Nel precedente The Director's Cut (2001, Ipecac, secondo lavoro dopo Amenaza Al Mundo del 1998), Mike Patton, Buzz Osborne (Melvins), Dave Lombardo e Trevor Dunn rivisitavano in chiave metal-apocalittico alcuni brani mitici del cinema horror e già si capiva che cosa bolliva in pentola.
Partiamo dal booklet di Delìrivm Còrdia: il colore dominante è il nero, sulla copertina le mani incrociate di un chirurgo, all'interno si susseguono raccapriccianti fotografie di operazioni chirurgiche tratte dal libro The Sacred Heart di Max Aguilera; alcuni titoli delle immagini? Irrigating wound before closing, Organ donation for cornea transplant…non mi sembra il caso di continuare. Questa ambientazione “medica” ricorda A Chance To Cut Is A Chance To Cure dei Matmos, album quasi interamente composto registrando suoni e rumori dalle sale operatorie. Sul retro del cd si legge questa citazione: Like the surgeon, the composer slashes open the body of his fellow man, removes his eyes, empties his abdomen of organs, hangs him upon a hook holding up to the light all of the body's palpitating treasures sending a burst of light into it's innermost depths. Nulla da ridire, è proprio questo l’effetto dell’unica traccia da 74:19 minuti di Delìrivm Còrdia: una sensazione di sventramento, colmato di angoscia, appesantito da un’atmosfera di densa inquietudine.
Un cuore che pulsa rimbalza nel cervello, sospiri demoniaci e canti gregoriani introducono l’ascoltatore ad una dimensione apocalittica. Le voci utilizzate come suoni contribuiscono a questa colonna sonora dark-ambient creata recuperando anche rumori “on the street”, con un approccio simile alla musica industriale ma di maggior raffinatezza.
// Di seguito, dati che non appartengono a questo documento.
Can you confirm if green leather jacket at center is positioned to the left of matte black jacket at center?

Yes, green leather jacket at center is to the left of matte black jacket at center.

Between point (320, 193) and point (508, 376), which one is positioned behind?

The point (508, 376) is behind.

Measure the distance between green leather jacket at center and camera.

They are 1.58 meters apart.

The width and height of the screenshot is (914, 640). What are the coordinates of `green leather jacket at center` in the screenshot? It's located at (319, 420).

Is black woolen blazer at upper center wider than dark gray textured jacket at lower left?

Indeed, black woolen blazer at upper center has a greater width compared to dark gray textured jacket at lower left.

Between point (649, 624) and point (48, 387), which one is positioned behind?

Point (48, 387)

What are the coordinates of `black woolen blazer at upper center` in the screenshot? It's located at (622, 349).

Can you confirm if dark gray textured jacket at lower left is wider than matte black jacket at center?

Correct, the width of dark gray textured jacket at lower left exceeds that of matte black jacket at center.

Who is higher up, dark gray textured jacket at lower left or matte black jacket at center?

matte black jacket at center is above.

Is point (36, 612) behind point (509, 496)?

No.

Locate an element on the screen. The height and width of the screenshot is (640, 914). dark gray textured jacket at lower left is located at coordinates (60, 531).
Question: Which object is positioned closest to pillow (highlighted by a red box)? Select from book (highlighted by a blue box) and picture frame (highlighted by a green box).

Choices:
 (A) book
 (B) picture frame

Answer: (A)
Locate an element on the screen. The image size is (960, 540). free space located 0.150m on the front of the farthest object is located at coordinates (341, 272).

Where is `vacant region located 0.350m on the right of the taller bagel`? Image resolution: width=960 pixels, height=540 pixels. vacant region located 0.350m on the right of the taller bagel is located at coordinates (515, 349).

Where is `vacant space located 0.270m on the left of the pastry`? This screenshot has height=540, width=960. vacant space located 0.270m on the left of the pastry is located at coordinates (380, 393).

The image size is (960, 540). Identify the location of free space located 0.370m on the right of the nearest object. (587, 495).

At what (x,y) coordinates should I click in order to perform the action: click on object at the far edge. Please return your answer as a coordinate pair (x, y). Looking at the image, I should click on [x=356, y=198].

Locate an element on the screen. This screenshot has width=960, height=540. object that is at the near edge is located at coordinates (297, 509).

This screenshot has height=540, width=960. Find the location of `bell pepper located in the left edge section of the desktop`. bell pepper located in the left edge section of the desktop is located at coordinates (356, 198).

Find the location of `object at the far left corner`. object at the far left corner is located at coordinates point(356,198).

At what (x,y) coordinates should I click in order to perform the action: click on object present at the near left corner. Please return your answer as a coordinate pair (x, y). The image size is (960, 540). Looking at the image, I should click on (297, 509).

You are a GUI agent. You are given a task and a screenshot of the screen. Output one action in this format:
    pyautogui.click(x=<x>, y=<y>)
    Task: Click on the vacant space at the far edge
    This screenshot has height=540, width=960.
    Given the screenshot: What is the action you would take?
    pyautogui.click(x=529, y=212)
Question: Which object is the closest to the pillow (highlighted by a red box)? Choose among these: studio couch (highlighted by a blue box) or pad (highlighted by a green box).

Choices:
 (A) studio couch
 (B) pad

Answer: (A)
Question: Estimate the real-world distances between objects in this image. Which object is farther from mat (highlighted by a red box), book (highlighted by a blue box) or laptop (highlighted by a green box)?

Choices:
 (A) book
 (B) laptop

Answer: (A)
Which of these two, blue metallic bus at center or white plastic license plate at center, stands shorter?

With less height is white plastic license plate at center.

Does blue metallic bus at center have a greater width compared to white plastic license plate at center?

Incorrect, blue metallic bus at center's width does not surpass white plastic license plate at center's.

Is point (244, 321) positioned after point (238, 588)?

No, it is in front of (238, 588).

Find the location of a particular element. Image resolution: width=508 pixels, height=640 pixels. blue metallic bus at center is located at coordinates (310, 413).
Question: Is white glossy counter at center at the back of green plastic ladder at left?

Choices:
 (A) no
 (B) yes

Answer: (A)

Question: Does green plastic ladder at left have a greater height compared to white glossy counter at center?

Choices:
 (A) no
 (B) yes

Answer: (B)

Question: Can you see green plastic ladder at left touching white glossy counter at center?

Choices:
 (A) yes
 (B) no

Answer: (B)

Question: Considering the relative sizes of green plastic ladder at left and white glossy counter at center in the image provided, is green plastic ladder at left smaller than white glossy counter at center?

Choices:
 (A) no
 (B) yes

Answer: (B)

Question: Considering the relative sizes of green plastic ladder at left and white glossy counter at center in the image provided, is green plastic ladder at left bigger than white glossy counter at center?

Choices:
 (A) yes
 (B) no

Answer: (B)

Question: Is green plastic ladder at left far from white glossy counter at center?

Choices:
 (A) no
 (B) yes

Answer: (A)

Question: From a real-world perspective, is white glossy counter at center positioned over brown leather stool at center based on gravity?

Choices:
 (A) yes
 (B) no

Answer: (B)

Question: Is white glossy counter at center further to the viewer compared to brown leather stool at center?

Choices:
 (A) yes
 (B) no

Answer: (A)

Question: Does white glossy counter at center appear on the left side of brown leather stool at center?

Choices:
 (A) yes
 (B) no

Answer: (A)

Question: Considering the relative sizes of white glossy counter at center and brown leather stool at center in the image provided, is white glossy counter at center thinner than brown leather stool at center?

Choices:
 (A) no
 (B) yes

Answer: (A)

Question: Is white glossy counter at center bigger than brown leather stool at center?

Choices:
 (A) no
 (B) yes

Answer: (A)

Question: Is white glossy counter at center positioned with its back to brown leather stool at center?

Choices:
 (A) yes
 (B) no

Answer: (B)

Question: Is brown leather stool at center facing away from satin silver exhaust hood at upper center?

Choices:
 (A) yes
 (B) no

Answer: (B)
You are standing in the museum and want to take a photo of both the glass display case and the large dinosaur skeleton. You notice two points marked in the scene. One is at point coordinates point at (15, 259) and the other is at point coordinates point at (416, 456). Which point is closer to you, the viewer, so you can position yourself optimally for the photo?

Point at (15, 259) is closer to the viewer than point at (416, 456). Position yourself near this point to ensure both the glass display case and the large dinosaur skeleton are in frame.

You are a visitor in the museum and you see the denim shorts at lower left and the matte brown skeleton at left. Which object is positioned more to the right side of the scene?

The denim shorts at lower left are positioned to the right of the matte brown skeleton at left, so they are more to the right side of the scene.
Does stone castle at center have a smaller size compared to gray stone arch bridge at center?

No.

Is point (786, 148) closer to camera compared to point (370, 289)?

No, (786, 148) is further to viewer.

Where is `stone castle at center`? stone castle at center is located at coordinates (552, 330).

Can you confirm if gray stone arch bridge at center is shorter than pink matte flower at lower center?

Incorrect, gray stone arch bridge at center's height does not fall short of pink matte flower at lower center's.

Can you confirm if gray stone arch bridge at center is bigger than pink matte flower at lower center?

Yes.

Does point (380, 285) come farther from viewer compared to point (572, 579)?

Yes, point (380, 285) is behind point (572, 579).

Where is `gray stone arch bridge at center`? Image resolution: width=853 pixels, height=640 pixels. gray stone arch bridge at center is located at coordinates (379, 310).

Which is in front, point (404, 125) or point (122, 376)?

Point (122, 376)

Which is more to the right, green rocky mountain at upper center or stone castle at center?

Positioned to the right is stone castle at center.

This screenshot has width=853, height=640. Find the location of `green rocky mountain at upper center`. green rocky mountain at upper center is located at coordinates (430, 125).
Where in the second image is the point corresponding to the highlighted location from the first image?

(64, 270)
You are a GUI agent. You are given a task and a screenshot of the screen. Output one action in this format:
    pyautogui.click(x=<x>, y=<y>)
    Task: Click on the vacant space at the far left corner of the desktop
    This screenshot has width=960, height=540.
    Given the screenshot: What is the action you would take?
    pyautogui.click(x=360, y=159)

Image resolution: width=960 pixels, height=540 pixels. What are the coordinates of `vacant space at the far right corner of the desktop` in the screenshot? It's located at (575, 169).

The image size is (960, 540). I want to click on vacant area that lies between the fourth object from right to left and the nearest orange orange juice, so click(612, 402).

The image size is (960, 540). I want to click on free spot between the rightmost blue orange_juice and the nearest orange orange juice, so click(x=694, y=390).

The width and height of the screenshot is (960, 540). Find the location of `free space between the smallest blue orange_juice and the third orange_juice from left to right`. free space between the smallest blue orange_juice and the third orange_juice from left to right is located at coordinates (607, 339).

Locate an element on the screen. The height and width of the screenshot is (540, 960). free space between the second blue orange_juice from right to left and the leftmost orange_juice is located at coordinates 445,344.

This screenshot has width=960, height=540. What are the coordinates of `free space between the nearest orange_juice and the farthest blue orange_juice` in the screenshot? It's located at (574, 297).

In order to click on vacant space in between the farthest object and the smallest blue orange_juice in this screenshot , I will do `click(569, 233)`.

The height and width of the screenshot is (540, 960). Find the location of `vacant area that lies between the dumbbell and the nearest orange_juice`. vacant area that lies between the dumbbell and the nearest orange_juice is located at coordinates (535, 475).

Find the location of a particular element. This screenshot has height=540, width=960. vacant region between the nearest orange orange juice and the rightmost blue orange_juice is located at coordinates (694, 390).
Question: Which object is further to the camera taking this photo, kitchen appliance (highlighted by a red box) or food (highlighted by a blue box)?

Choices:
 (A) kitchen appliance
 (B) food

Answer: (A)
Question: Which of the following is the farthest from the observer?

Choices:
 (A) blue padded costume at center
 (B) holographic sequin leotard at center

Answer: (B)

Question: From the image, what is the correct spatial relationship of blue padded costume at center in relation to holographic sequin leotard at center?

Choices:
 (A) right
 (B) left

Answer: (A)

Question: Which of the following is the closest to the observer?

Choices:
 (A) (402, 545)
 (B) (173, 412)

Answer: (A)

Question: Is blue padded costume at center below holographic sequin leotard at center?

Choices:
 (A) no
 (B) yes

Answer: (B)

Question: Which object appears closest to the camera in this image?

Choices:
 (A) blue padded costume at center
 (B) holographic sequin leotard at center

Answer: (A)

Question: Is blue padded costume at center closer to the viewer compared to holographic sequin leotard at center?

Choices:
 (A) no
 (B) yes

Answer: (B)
Non un filo di luce penetra nella densa oscurità dai ritmi tribali, ancestrali e strazianti, a tratti scandita da vocalizzi acuti o profondi e spettrali, tra inquietanti accordi di pianoforte e scariche noise. Forse questo album potrà sembrare un’accozzaglia di suoni e credo sia necessaria della buona volontà per rilevare al suo interno un qualche tipo di filo conduttore; ma certo è che non si può negare ai Fantomas il coraggio di presentare un lavoro così estremo. Delìrivm Còrdia è un viaggio nell’oltretomba, un percorso attraverso gl’inferi, un’allucinazione perversa, un’esperienza dalla quale vi invito a lasciarvi avvolgere.